Now it all makes sense. That's why Kolkata Municipal Corporation (K.M.C) keeps breaking up perfectly good roads at the drop of a hat. Although the statement also sums up my behaviour in office whenever I am forced to do something that I am not interested in, which again is most of the time.

She fell from the sky

How do I that she is indeed a 'she'? Well, for that I depended on my 7 year old nephew who came up with the information that male budgerigars (Or love birds as they are commonly called) have gray or blue beaks. So by virtue of having an orange beak, my pet is a girl or a rather old lady I should say. Don't know what her original name was, but in her new home she was promptly christened Tweety in keeping with the wishes of my cartoon loving family. Having escaped from some cage in some neighbouring house, she had fallen battered and bloodied on my house's roof and if it hadn't been for my domestic help's timely intervention, the crows would have finished the job. But luck was on her side and she landed in what would definitely be the most animal friendly house in the neighbourhood!
Having a long standing specialization in treatment of injured birds, my aunt and my mom set about fixing Tweety up and soon enough she was chirping her heart out much to the dismay of my grumpy, disturbed early in the morning self. Night time requires her cage to be plonked inside the top floor room where I sleep and it takes only the first ray of sunshine to invade the room and she is chirping at her highest pitch and her birdy language "Put me outside! Put me outside!". Muttering in rage, it invariably turns out to be the first task I have to perform in the morning. And in contradiction to popular notions about bird-brains and their lack of cubic capacity, Tweety is a pretty smart chick. The first task that she carries out is to shake her bird-feed dish a little so that some of the seeds spill out. This ensures that she has the company of her sparrow friends who chit-chat and hop around her cage all day long.

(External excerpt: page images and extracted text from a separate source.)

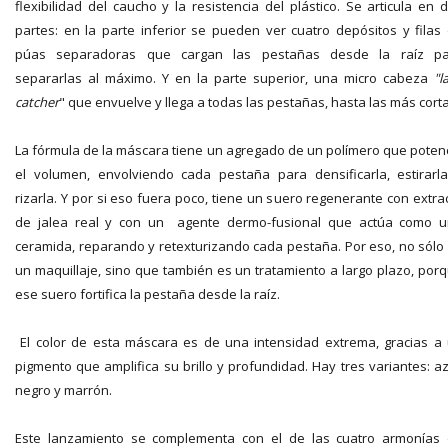
flexibilidad del caucho y la resistencia del plástico. Se articula en 
partes: en la parte inferior se pueden ver cuatro depósitos y filas
púas separadoras que cargan las pestañas desde la raíz pa
separarlas al máximo. Y en la parte superior, una micro cabeza
"l
catcher
" que envuelve y llega a todas las pestañas, hasta las más cort
La fórmula de la máscara tiene un agregado de un polímero que poten
el volumen, envolviendo cada pestaña para densificarla, estirarl
rizarla. Y por si eso fuera poco, tiene un suero regenerante con extra
de jalea real y con un agente dermo-fusional que actúa como 
ceramida, reparando y retexturizando cada pestaña. Por eso, no sólo
un maquillaje, sino que también es un tratamiento a largo plazo, por
ese suero fortifica la pestaña desde la raíz.
El color de esta máscara es de una intensidad extrema, gracias a
pigmento que amplifica su brillo y profundidad. Hay tres variantes: az
negro y marrón.
Este lanzamiento se complementa con el de las cuatro armonías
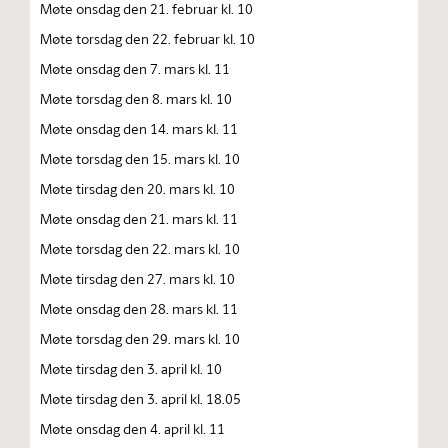
Møte onsdag den 21. februar kl. 10
Møte torsdag den 22. februar kl. 10
Møte onsdag den 7. mars kl. 11
Møte torsdag den 8. mars kl. 10
Møte onsdag den 14. mars kl. 11
Møte torsdag den 15. mars kl. 10
Møte tirsdag den 20. mars kl. 10
Møte onsdag den 21. mars kl. 11
Møte torsdag den 22. mars kl. 10
Møte tirsdag den 27. mars kl. 10
Møte onsdag den 28. mars kl. 11
Møte torsdag den 29. mars kl. 10
Møte tirsdag den 3. april kl. 10
Møte tirsdag den 3. april kl. 18.05
Møte onsdag den 4. april kl. 11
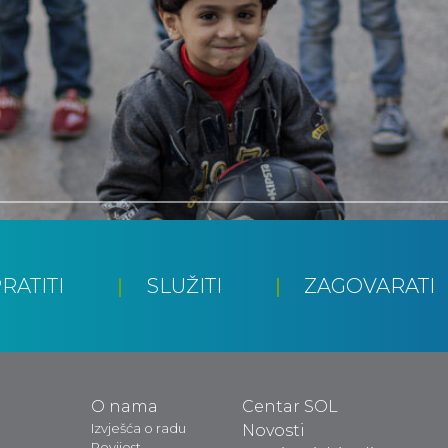
RATITI
SLUŽITI
ZAGOVARATI
O nama
Centar SOL
Izvješća o radu
Novosti
Povijest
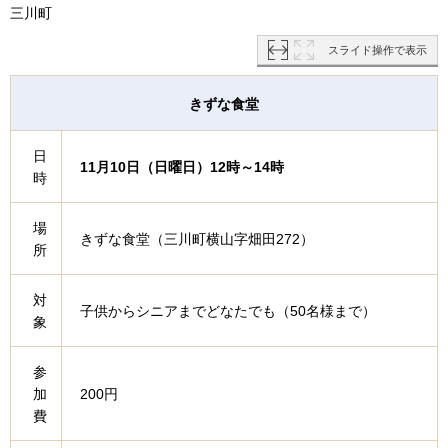
三川町
スライド操作で表示
きずな食堂
日
11月10日（日曜日）12時～14時
時
場
きずな食堂（三川町横山字畑田272）
所
対
子供からシニアまでどなたでも（50名様まで）
象
参
加
200円
費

People tell me that the quintessential definition of love-birds is that they live in pairs, so I should get her a partner. If I had it my way, I'd have set her free as I detest the idea of a beautiful creature like a bird imprisoned in a tiny cage. But out here in the big bad city, she probably wouldn't make it to the next street with the dark hordes of crows keeping a hungry eye out for her. And to her credit, she seems to have adjusted pretty well to her lonely existence. She only gets to see in the morning when I set off for office and then late at night when I return to put her cage inside the room. As I catch all the late-night football matches, I frequently find her hopping down from her perch for a midnight bite. And then all through the day, she has the company of her sparrow friends who are casually ignorant of my existence on weekends and holidays, even if I stroll by them. Tweety is great company on lonely days with her crazy antics like hanging upside down from the top of her cage, rock climbing around her cage with her beak and claws or doing a rapid back-and-forth dance routine on her perch bar. She is an fully independent function- pretty, cheerful and demands very little attention, but it wouldn't be unfair to say that she commands it. Succinctly put, she is my kind of girl!